French Institute – Salle Emilienne Moreau-Evrard
Aug 4-5, 7-14, 16-27 (times vary)
The elegant French Institute was the perfect setting for this neo-classical dance performance choreographed by french born Constant Vigier to the electronic pop sounds of Christine and the Queens, and Perfume Genius. Christine and the Queens being the alter ego of Heloise Letissier, and the main inspiration for this 30 minute piece. Danced by three young ballerinas from the Royal Conservatoire of Scotland; Daisy Mullen-Thompson, Jessica Neilson and Nicola Scholefield. They are three young women faced with the pressures of modern life and their struggle to find their own place in a society that is bound by labels, conformity and expectations.

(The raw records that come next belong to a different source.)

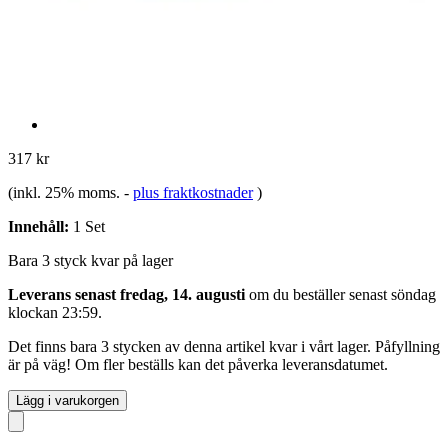
317 kr
(inkl. 25% moms.
-
plus fraktkostnader
)
Innehåll:
1 Set
Bara 3 styck kvar på lager
Leverans senast fredag, 14. augusti
om du beställer senast
söndag
klockan 23:59
.
Det finns bara 3 stycken av denna artikel kvar i vårt lager. Påfyllning
är på väg! Om fler beställs kan det påverka leveransdatumet.
Lägg i varukorgen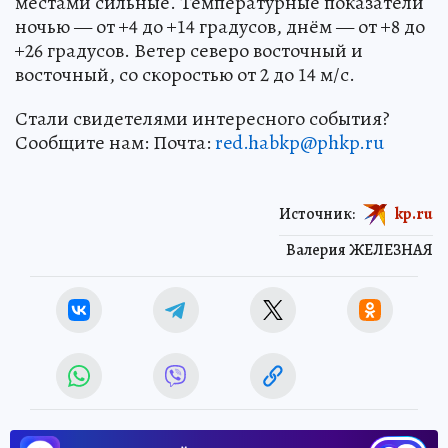
местами сильные. Температурные показатели
ночью — от +4 до +14 градусов, днём — от +8 до
+26 градусов. Ветер северо восточный и
восточный, со скоростью от 2 до 14 м/с.
Стали свидетелями интересного события?
Сообщите нам: Почта:
red.habkp@phkp.ru
Источник:
kp.ru
Валерия ЖЕЛЕЗНАЯ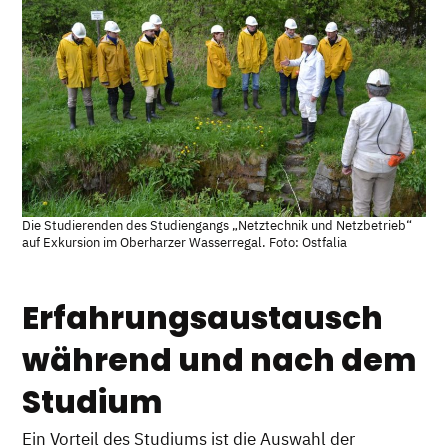
Die Studierenden des Studiengangs „Netztechnik und Netzbetrieb“
auf Exkursion im Oberharzer Wasserregal. Foto: Ostfalia
Erfahrungsaustausch
während und nach dem
Studium
Ein Vorteil des Studiums ist die Auswahl der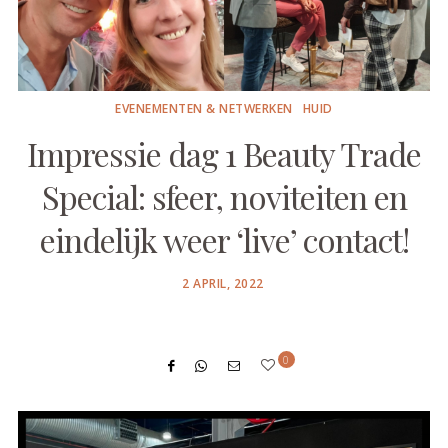
EVENEMENTEN & NETWERKEN
HUID
Impressie dag 1 Beauty Trade
Special: sfeer, noviteiten en
eindelijk weer ‘live’ contact!
POSTED
2 APRIL, 2022
ON
0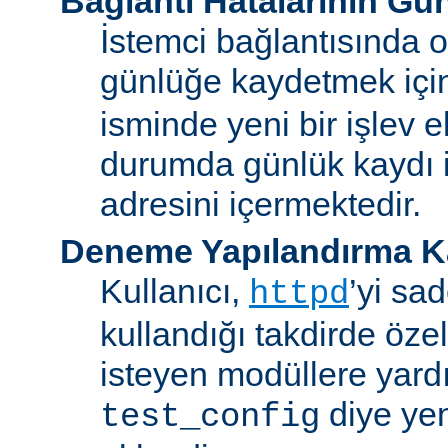
Bağlantı Hatalarının Gü
İstemci bağlantısında o
günlüğe kaydetmek iç
isminde yeni bir işlev e
durumda günlük kaydı i
adresini içermektedir.
Deneme Yapılandırma K
Kullanıcı,
’yi sa
httpd
kullandığı takdirde özel
isteyen modüllere yard
diye yen
test_config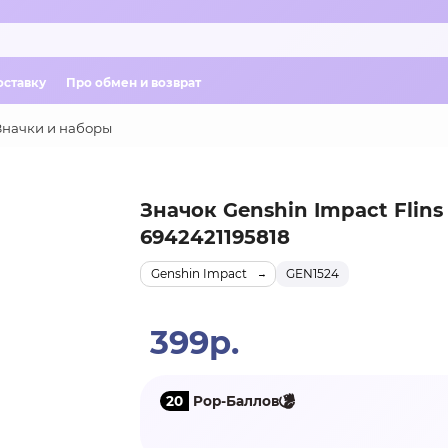
оставку
Про обмен и возврат
Значки и наборы
Значок Genshin Impact Flin
6942421195818
Genshin Impact
GEN1524
399р.
20
Pop-Баллов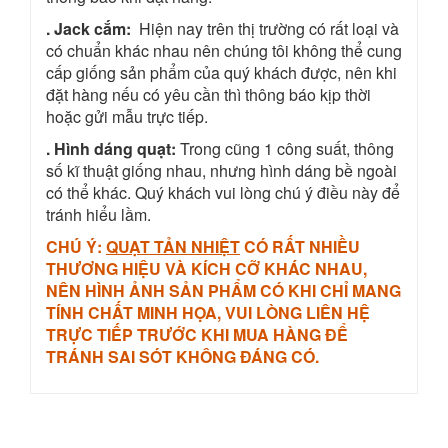
. Jack cắm:
Hiện nay trên thị trường có rất loại và
có chuẩn khác nhau nên chúng tôi không thể cung
cấp giống sản phẩm của quý khách được, nên khi
đặt hàng nếu có yêu cần thì thông báo kịp thời
hoặc gửi mẫu trực tiếp.
. Hình dáng quạt:
Trong cũng 1 công suất, thông
số kĩ thuật giống nhau, nhưng hình dáng bề ngoài
có thể khác. Quý khách vui lòng chú ý điều này để
tránh hiểu lầm.
CHÚ Ý:
QUẠT TẢN NHIỆT
CÓ RẤT NHIỀU
THƯƠNG HIỆU VÀ KÍCH CỠ KHÁC NHAU,
NÊN HÌNH ẢNH SẢN PHẨM CÓ KHI CHỈ MANG
TÍNH CHẤT MINH HỌA, VUI LÒNG LIÊN HỆ
TRỰC TIẾP TRƯỚC KHI MUA HÀNG ĐỂ
TRÁNH SAI SÓT KHÔNG ĐÁNG CÓ.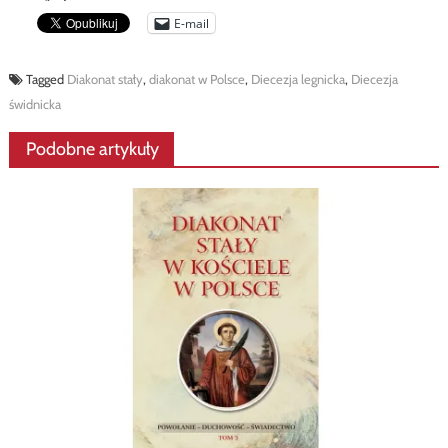
E-mail
Tagged
Diakonat stały
,
diakonat w Polsce
,
Diecezja legnicka
,
Diecezja
świdnicka
Podobne artykuły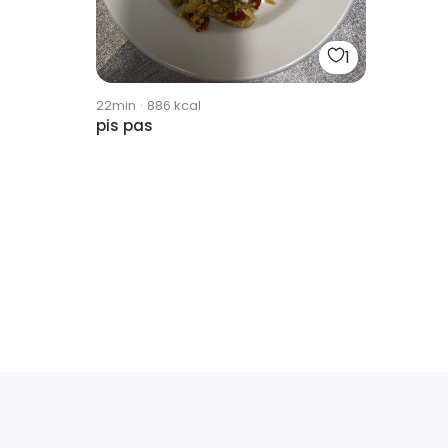
1
22min
·
886
kcal
pis pas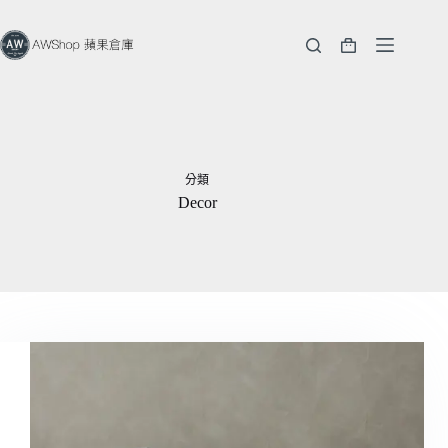
跳
至
購
主
物
要
車
內
容
分類
Decor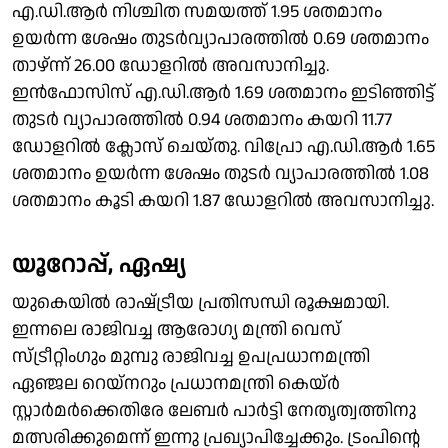
എ.ഡി.ആർ നിശ്ചിത സമയത്ത് 1.95 ശതമാനം
ഉയർന്ന ശേഷം തുടർവ്യാപാരത്തിൽ 0.69 ശതമാനം
താഴ്ന്ന് 26.00 ഡോളറിൽ അവസാനിച്ചു.
ഇൻഫോസിസ് എ.ഡി.ആർ 1.69 ശതമാനം ഇടിഞ്ഞിട്ട്
തുടർ വ്യാപാരത്തിൽ 0.94 ശതമാനം കയറി 11.77
ഡോളറിൽ ക്ലോസ് ചെയ്തു. വിപ്രോ എ.ഡി.ആർ 1.65
ശതമാനം ഉയർന്ന ശേഷം തുടർ വ്യാപാരത്തിൽ 1.08
ശതമാനം കൂടി കയറി 1.87 ഡോളറിൽ അവസാനിച്ചു.
യൂറോപ്പ്, ഏഷ്യ
യുകെയിൽ രാഷ്‌ട്രീയ പ്രതിസന്ധി രൂക്ഷമായി.
ഇന്നലെ രാജിവച്ച ആരോഗ്യ മന്ത്രി വെസ്
സ്ട്രീറ്റിംഗും മുമ്പു രാജിവച്ച ഉപപ്രധാനമന്ത്രി
ഏഞ്ജല റെയ്‌നറും പ്രധാനമന്ത്രി കെയ്ർ
സ്റ്റാർമർക്കെതിരേ ലേബർ പാർട്ടി നേതൃത്വത്തിനു
മത്സരിക്കുമെന്ന് ഇന്നു പ്രഖ്യാപിച്ചേക്കും. ട്രംപിൻ്റെ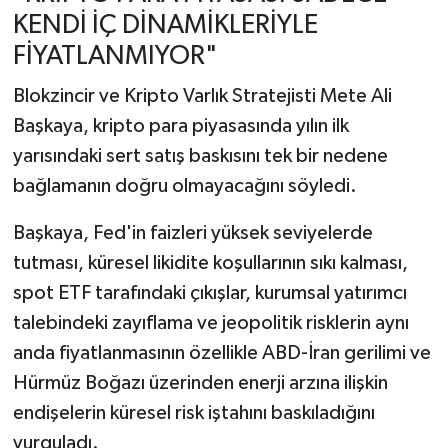
KENDİ İÇ DİNAMİKLERİYLE
FİYATLANMIYOR"
Blokzincir ve Kripto Varlık Stratejisti Mete Ali
Başkaya, kripto para piyasasında yılın ilk
yarısındaki sert satış baskısını tek bir nedene
bağlamanın doğru olmayacağını söyledi.
Başkaya, Fed'in faizleri yüksek seviyelerde
tutması, küresel likidite koşullarının sıkı kalması,
spot ETF tarafındaki çıkışlar, kurumsal yatırımcı
talebindeki zayıflama ve jeopolitik risklerin aynı
anda fiyatlanmasının özellikle ABD-İran gerilimi ve
Hürmüz Boğazı üzerinden enerji arzına ilişkin
endişelerin küresel risk iştahını baskıladığını
vurguladı.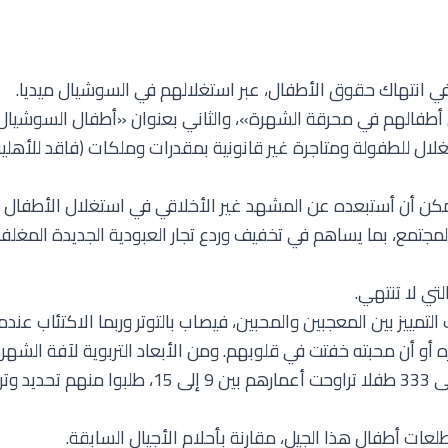
ة في انتهاك حقوق الأطفال، عبر استغلالهم في السوشيال ميديا.
أطفالهم في محرقة الشهرة»، والثاني بعنوان «أطفال السوشيال م
 للطفولة ومتاجرة غير قانونية بمقدرات وملكات (فاقد للأهلية)
 يمكن أن أستبعده عن المشهد غير الأخلاقي في استغلال الأطفال ف
المجتمع، بما يساهم في تخفيف وردع تجار العبودية الجديدة المغل
تي لا تنتهي.
التمييز بين المعجبين والمحبين، فيصاب بالتوتر وربما الاكتئاب عند
ه أو أن محبته خفتت في قلوبهم. ومن الأبعاد التربوية لآفة الشهرة
العديدة ومنها دراسة جامعة UCLA الأميركية على 33
لعات أطفال هذا الجيل، مقارنة بأحلام الأجيال السابقة.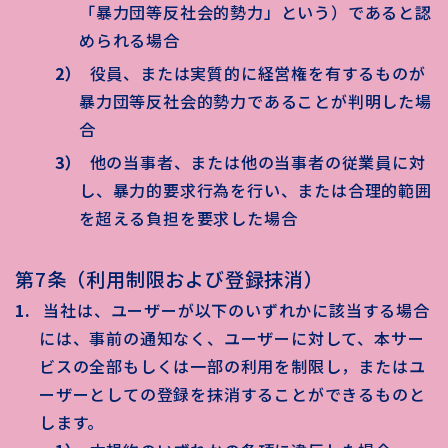
「暴力団等反社会的勢力」という）であると認
められる場合
役員、または実質的に経営権を有するものが
暴力団等反社会的勢力であることが判明した場
合
他の当事者、または他の当事者の従業員に対
し、暴力的要求行為を行い、または合理的範囲
を超える負担を要求した場合
第7条（利用制限および登録抹消）
当社は、ユーザーが以下のいずれかに該当する場合
には、事前の通知なく、ユーザーに対して、本サー
ビスの全部もしくは一部の利用を制限し，またはユ
ーザーとしての登録を抹消することができるものと
します。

Their fragility is expressed in the choreography beautifully, and the quality of dancing is extremely high. Much of the piece is on pointe; perfect pirouettes against the backdrop of electronic pop, with precise synchronicity that couldn’t be faulted. The mix of traditional and modern, made for a cool and refreshing performance that would be enjoyed by all ages.
The piece is choreographed to five tracks, which are centred around LGBT issues; Letissier identifying as pansexual, and Perfume Genius, a gay man who was subjected to homophobic attacks. The photo shoot piece, where the dancers are trying on clothes for a fashion shoot, actually refers to an experience Heloise had, where she had been photoshopped for a magazine piece, presumably to conform to a feminine ideal of beauty. In the previous track “ugly pretty” she sings of the mockery of being pretty, “without distraught there is no pretty”. The other pieces are about women in different places in terms of who they are. The dancers are juggling home life and work life while trying to figure out who they really are. Their youthful smiling faces mask the inner struggles that they are all experiencing as they journey through life; seeking equality, liberty, love and solidarity. A very enjoyable show, with great choreography, cool music and flawless dancing.